YOUR GOAL: Copy each line below as it stands, but skip any picture it contains.

Saved data entries:
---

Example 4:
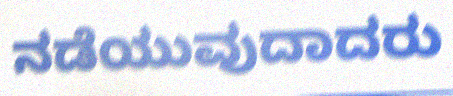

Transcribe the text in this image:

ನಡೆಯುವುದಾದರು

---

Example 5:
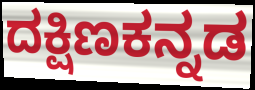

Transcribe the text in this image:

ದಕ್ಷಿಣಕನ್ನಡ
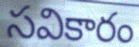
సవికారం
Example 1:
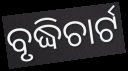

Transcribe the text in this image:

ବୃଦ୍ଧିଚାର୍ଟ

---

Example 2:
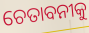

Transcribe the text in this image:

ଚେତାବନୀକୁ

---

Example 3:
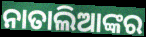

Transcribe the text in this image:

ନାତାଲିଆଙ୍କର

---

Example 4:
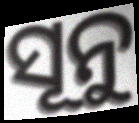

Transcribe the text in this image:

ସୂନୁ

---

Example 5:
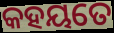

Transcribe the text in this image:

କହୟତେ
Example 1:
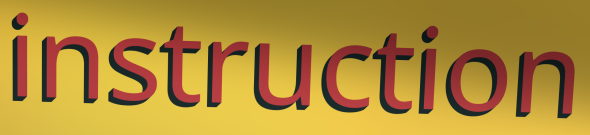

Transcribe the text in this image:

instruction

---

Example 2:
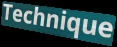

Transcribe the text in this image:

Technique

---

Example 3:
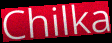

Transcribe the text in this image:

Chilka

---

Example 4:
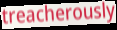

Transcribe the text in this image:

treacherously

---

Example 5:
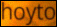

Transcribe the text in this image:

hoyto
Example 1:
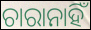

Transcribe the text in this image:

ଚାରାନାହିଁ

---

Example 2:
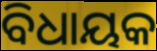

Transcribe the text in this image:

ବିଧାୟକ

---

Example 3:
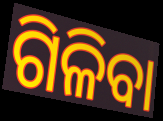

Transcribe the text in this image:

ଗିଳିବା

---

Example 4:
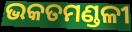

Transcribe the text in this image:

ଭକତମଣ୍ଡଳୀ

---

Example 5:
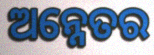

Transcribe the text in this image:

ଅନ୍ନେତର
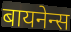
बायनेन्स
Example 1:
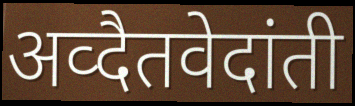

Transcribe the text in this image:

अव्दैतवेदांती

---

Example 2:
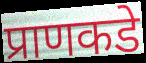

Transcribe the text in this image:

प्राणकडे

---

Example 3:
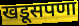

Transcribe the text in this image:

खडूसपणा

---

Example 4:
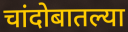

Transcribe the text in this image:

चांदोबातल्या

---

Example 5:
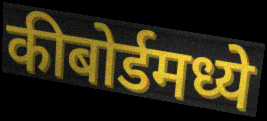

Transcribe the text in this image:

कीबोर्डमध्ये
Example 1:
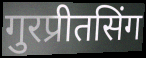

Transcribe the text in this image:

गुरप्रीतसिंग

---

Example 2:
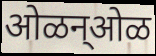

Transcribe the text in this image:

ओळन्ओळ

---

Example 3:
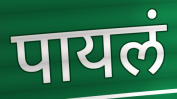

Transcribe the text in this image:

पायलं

EXERCISE ANSWER:
---

Example 4:

Transcribe the text in this image:

ನಡೆಯುವುದಾದರು

---

Example 5:

Transcribe the text in this image:

ದಕ್ಷಿಣಕನ್ನಡ
సవికారం
Example 1:

Transcribe the text in this image:

ବୃଦ୍ଧିଚାର୍ଟ

---

Example 2:

Transcribe the text in this image:

ଚେତାବନୀକୁ

---

Example 3:

Transcribe the text in this image:

ନାତାଲିଆଙ୍କର

---

Example 4:

Transcribe the text in this image:

ସୂନୁ

---

Example 5:

Transcribe the text in this image:

କହୟତେ
Example 1:

Transcribe the text in this image:

instruction

---

Example 2:

Transcribe the text in this image:

Technique

---

Example 3:

Transcribe the text in this image:

Chilka

---

Example 4:

Transcribe the text in this image:

treacherously

---

Example 5:

Transcribe the text in this image:

hoyto
Example 1:

Transcribe the text in this image:

ଚାରାନାହିଁ

---

Example 2:

Transcribe the text in this image:

ବିଧାୟକ

---

Example 3:

Transcribe the text in this image:

ଗିଳିବା

---

Example 4:

Transcribe the text in this image:

ଭକତମଣ୍ଡଳୀ

---

Example 5:

Transcribe the text in this image:

ଅନ୍ନେତର
बायनेन्स
Example 1:

Transcribe the text in this image:

अव्दैतवेदांती

---

Example 2:

Transcribe the text in this image:

प्राणकडे

---

Example 3:

Transcribe the text in this image:

खडूसपणा

---

Example 4:

Transcribe the text in this image:

चांदोबातल्या

---

Example 5:

Transcribe the text in this image:

कीबोर्डमध्ये
Example 1:

Transcribe the text in this image:

गुरप्रीतसिंग

---

Example 2:

Transcribe the text in this image:

ओळन्ओळ

---

Example 3:

Transcribe the text in this image:

पायलं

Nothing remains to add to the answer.